A Flume event is defined as a unit of data flow having a byte payload and an optional set of string attributes. A Flume agent is a (JVM) process that hosts the components through which events flow from an external source to the next destination (hop).

In order to flow the data across multiple agents or hops, the sink of the previous agent and source of the current hop need to be avro type with the sink pointing to the hostname (or IP address) and port of the source.

A very common scenario in log collection is a large number of log producing clients sending data to a few consumer agents that are attached to the storage subsystem. For example, logs collected from hundreds of web servers sent to a dozen of agents that write to HDFS cluster.
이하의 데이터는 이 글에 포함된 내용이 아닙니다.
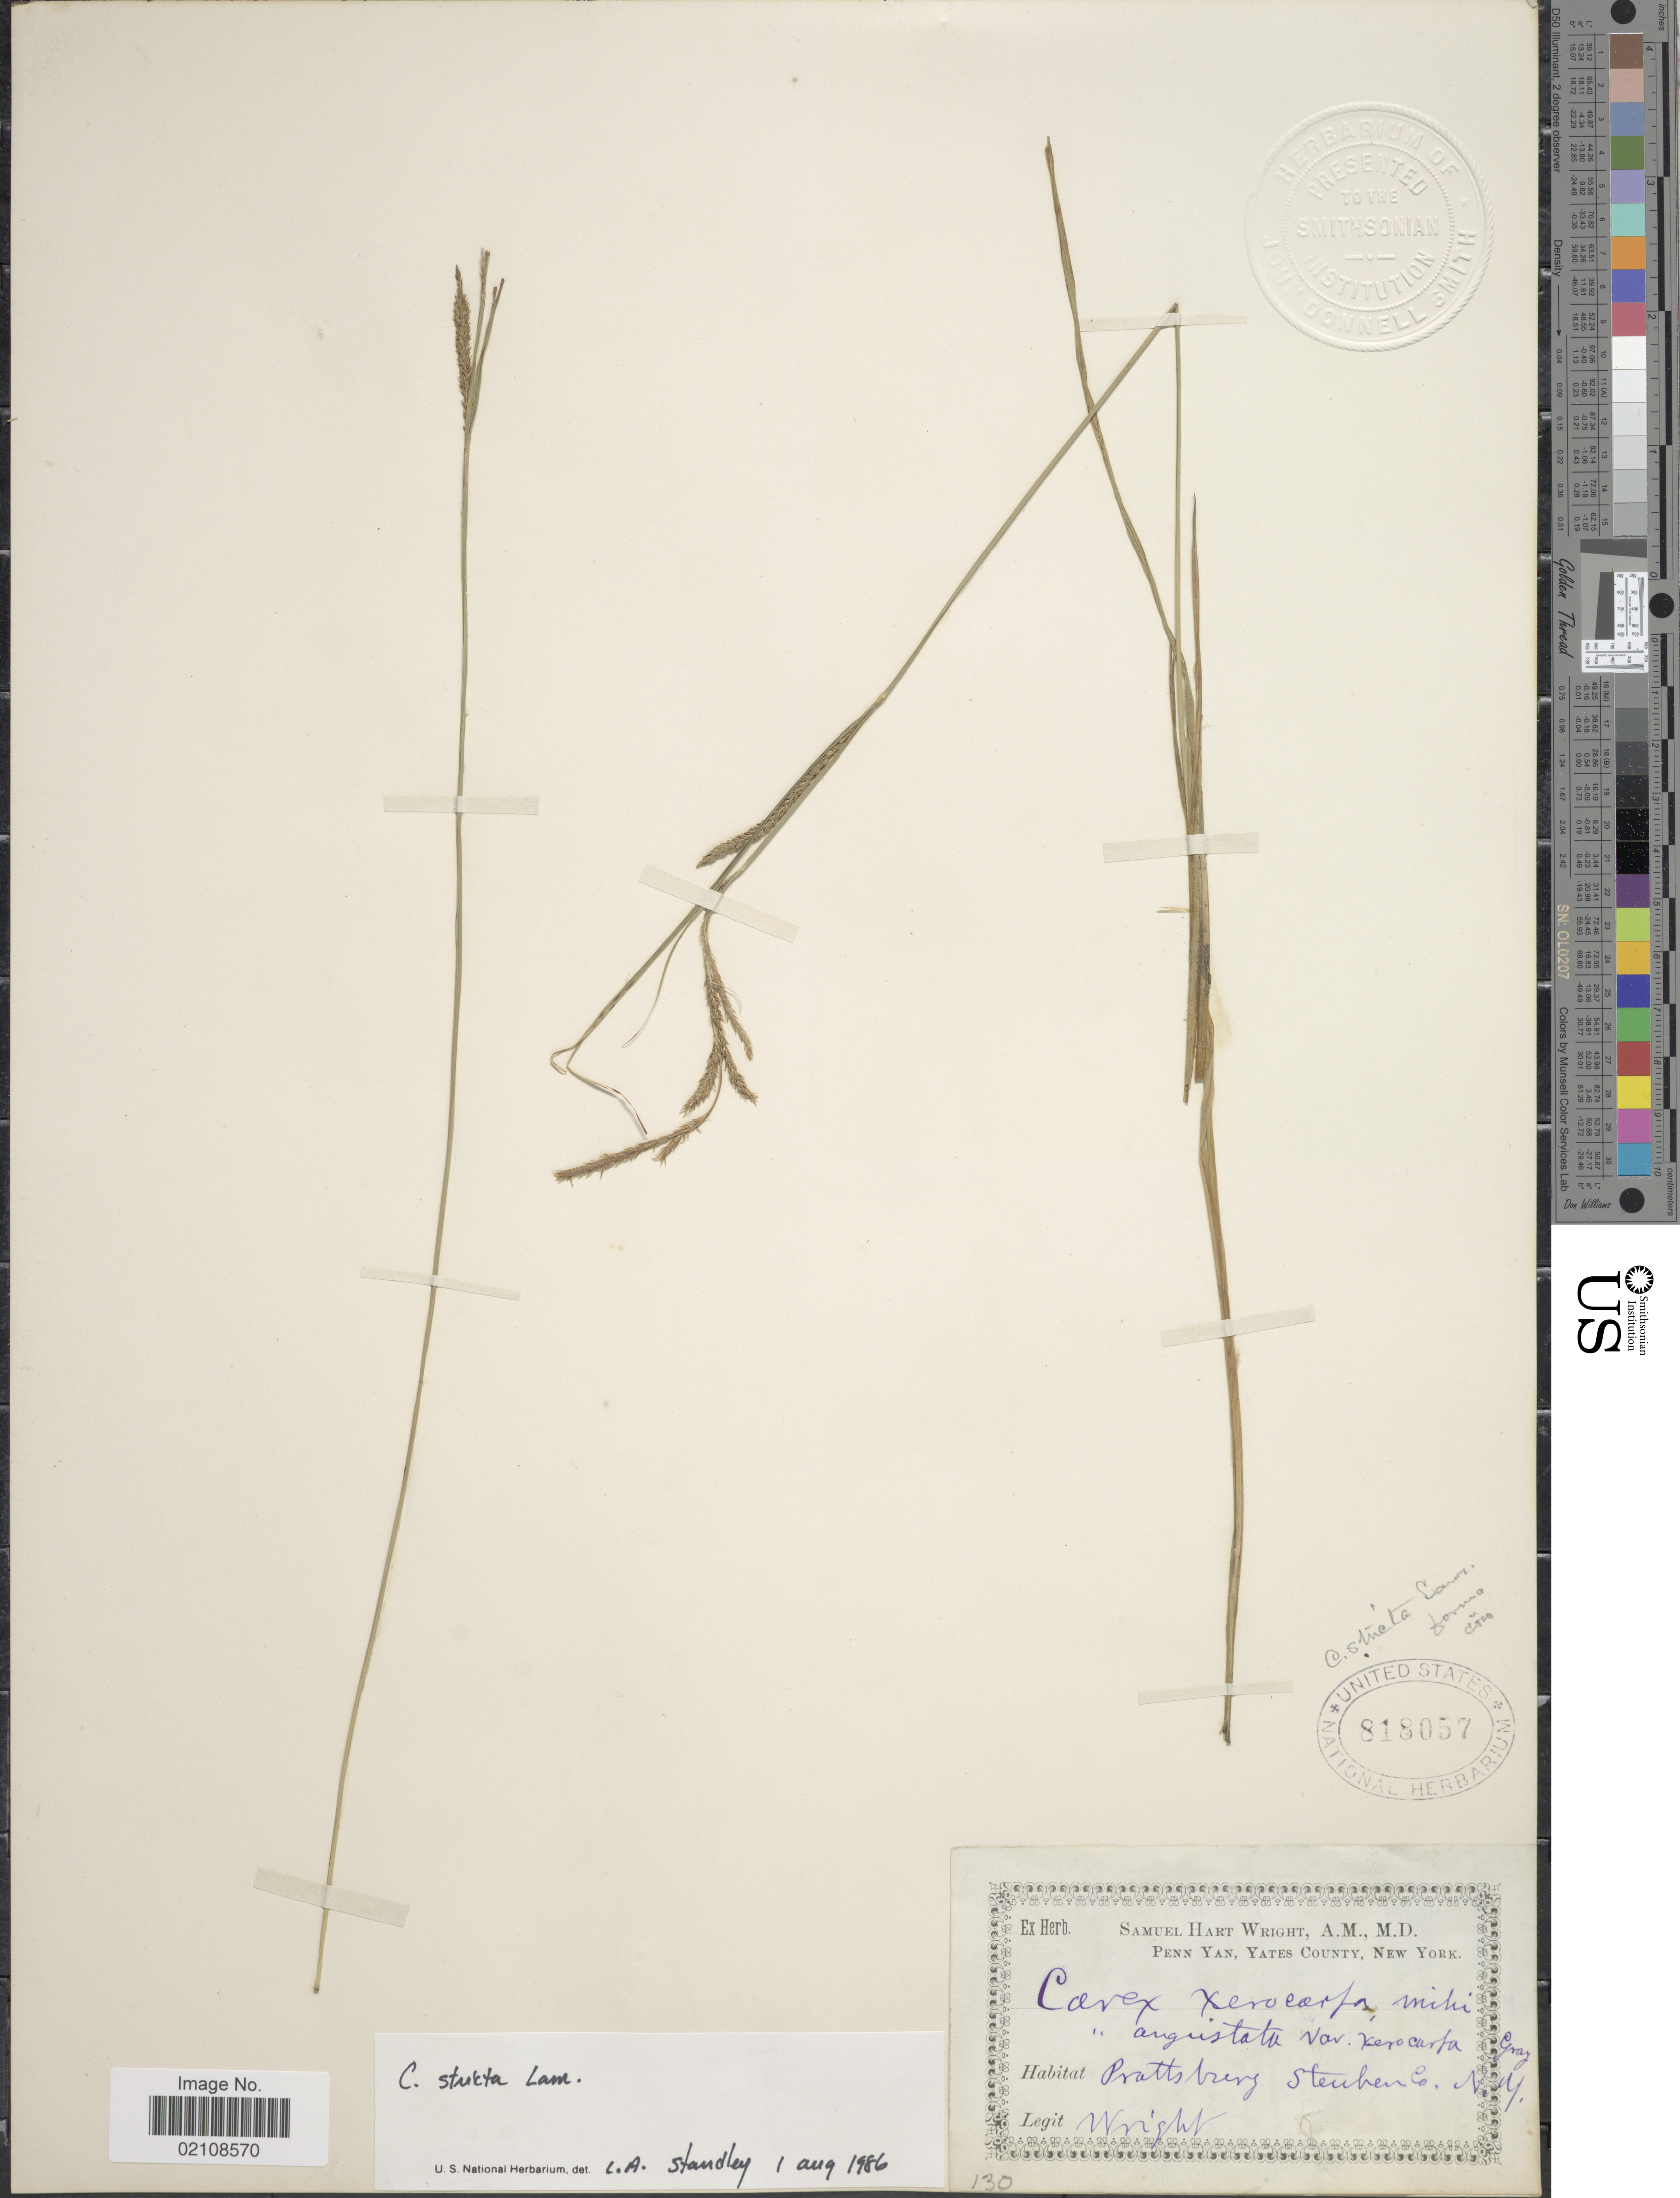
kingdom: Plantae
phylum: Tracheophyta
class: Liliopsida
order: Poales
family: Cyperaceae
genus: Carex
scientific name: Carex emoryi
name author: Dewey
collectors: S. H. Wright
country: United States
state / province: New York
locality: Prattsburg, Steuben Co.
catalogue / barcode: US 818057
this can be achieved in Flume by configuring a number of first tier agents with an avro sink, all pointing to an avro source of single agent (Again you could use the thrift sources/sinks/clients in such a scenario). This source on the second tier agent consolidates the received events into a single channel which is consumed by a sink to its final destination.

[설정]

다운로드(압축풀기)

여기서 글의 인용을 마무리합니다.